Sunday Funday! If you follow me on the Instagrams, you saw the above post about Eli Lilly. Oh, how things have changed inside Eli Lilly since the prohibition of cannabis began in 1937. So without further ado, below is a link to Eli Lilly’s SEC filing from March 2018 for your review.
Many believe big Pharma is behind some of the lag in federal policy change; and while I do not disagree, we must remember how lobbying works. Lobbying is only successful when an entity or person is willing to accept funds in exchange for a vote. In 2018, Kaiser Health News published the article Key Democrat Leaders Have Pocketed Millions From Pharma, which stated, “In the past decade, members of Congress from both parties have received about $81 million from 68 pharma Political Action Committees run by employees of companies that make drugs.” As long as federal government officials are allowed to accept lobbying dollars then the path to reform remains in favor of the highest bidder, not American voters.

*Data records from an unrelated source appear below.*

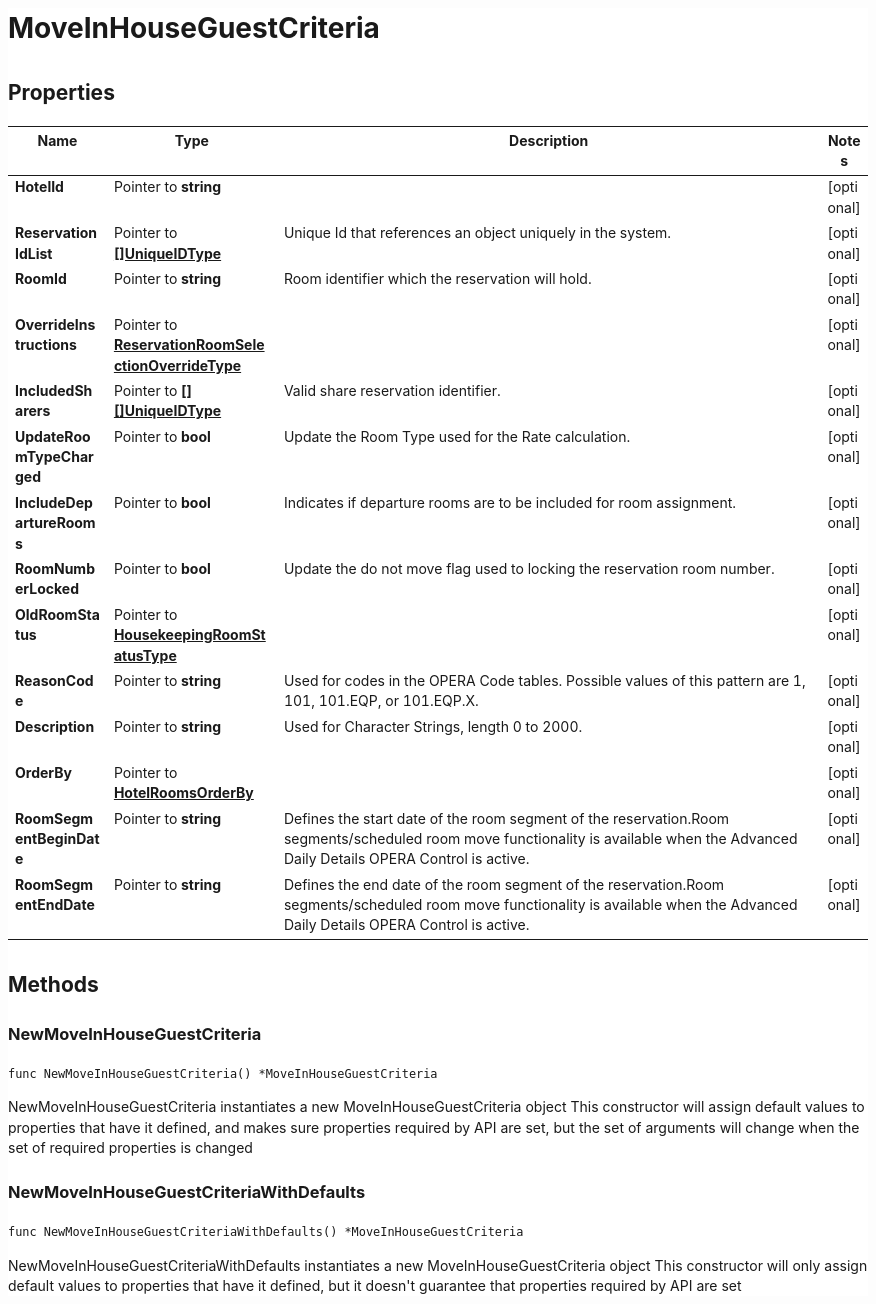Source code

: # MoveInHouseGuestCriteria

## Properties

Name | Type | Description | Notes
------------ | ------------- | ------------- | -------------
**HotelId** | Pointer to **string** |  | [optional] 
**ReservationIdList** | Pointer to [**[]UniqueIDType**](UniqueIDType.md) | Unique Id that references an object uniquely in the system. | [optional] 
**RoomId** | Pointer to **string** | Room identifier which the reservation will hold. | [optional] 
**OverrideInstructions** | Pointer to [**ReservationRoomSelectionOverrideType**](ReservationRoomSelectionOverrideType.md) |  | [optional] 
**IncludedSharers** | Pointer to [**[][]UniqueIDType**]([]UniqueIDType.md) | Valid share reservation identifier. | [optional] 
**UpdateRoomTypeCharged** | Pointer to **bool** | Update the Room Type used for the Rate calculation. | [optional] 
**IncludeDepartureRooms** | Pointer to **bool** | Indicates if departure rooms are to be included for room assignment. | [optional] 
**RoomNumberLocked** | Pointer to **bool** | Update the do not move flag used to locking the reservation room number. | [optional] 
**OldRoomStatus** | Pointer to [**HousekeepingRoomStatusType**](HousekeepingRoomStatusType.md) |  | [optional] 
**ReasonCode** | Pointer to **string** | Used for codes in the OPERA Code tables. Possible values of this pattern are 1, 101, 101.EQP, or 101.EQP.X. | [optional] 
**Description** | Pointer to **string** | Used for Character Strings, length 0 to 2000. | [optional] 
**OrderBy** | Pointer to [**HotelRoomsOrderBy**](HotelRoomsOrderBy.md) |  | [optional] 
**RoomSegmentBeginDate** | Pointer to **string** | Defines the start date of the room segment of the reservation.Room segments/scheduled room move functionality is available when the Advanced Daily Details OPERA Control is active. | [optional] 
**RoomSegmentEndDate** | Pointer to **string** | Defines the end date of the room segment of the reservation.Room segments/scheduled room move functionality is available when the Advanced Daily Details OPERA Control is active. | [optional] 

## Methods

### NewMoveInHouseGuestCriteria

`func NewMoveInHouseGuestCriteria() *MoveInHouseGuestCriteria`

NewMoveInHouseGuestCriteria instantiates a new MoveInHouseGuestCriteria object
This constructor will assign default values to properties that have it defined,
and makes sure properties required by API are set, but the set of arguments
will change when the set of required properties is changed

### NewMoveInHouseGuestCriteriaWithDefaults

`func NewMoveInHouseGuestCriteriaWithDefaults() *MoveInHouseGuestCriteria`

NewMoveInHouseGuestCriteriaWithDefaults instantiates a new MoveInHouseGuestCriteria object
This constructor will only assign default values to properties that have it defined,
but it doesn't guarantee that properties required by API are set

Today, Americans have grown skeptical of big corporations’, big governments’, and big lobbyists’ intentions. According to the Pew Research Center, “Three-quarters of Americans say that their fellow citizens’ trust in the federal government has been shrinking”. Based on the above-provided documentation, it would appear neither the pharmaceutical industry nor the federal government has any intentions of reigning in greedy behaviors or caring for people they serve.
Cannabis policy reform should focus solely on the health and wellness of all Americans, and not the government’s or pharma’s pocketbook. Please register to vote in 2020 and help move the issue of cannabis policy reform forward.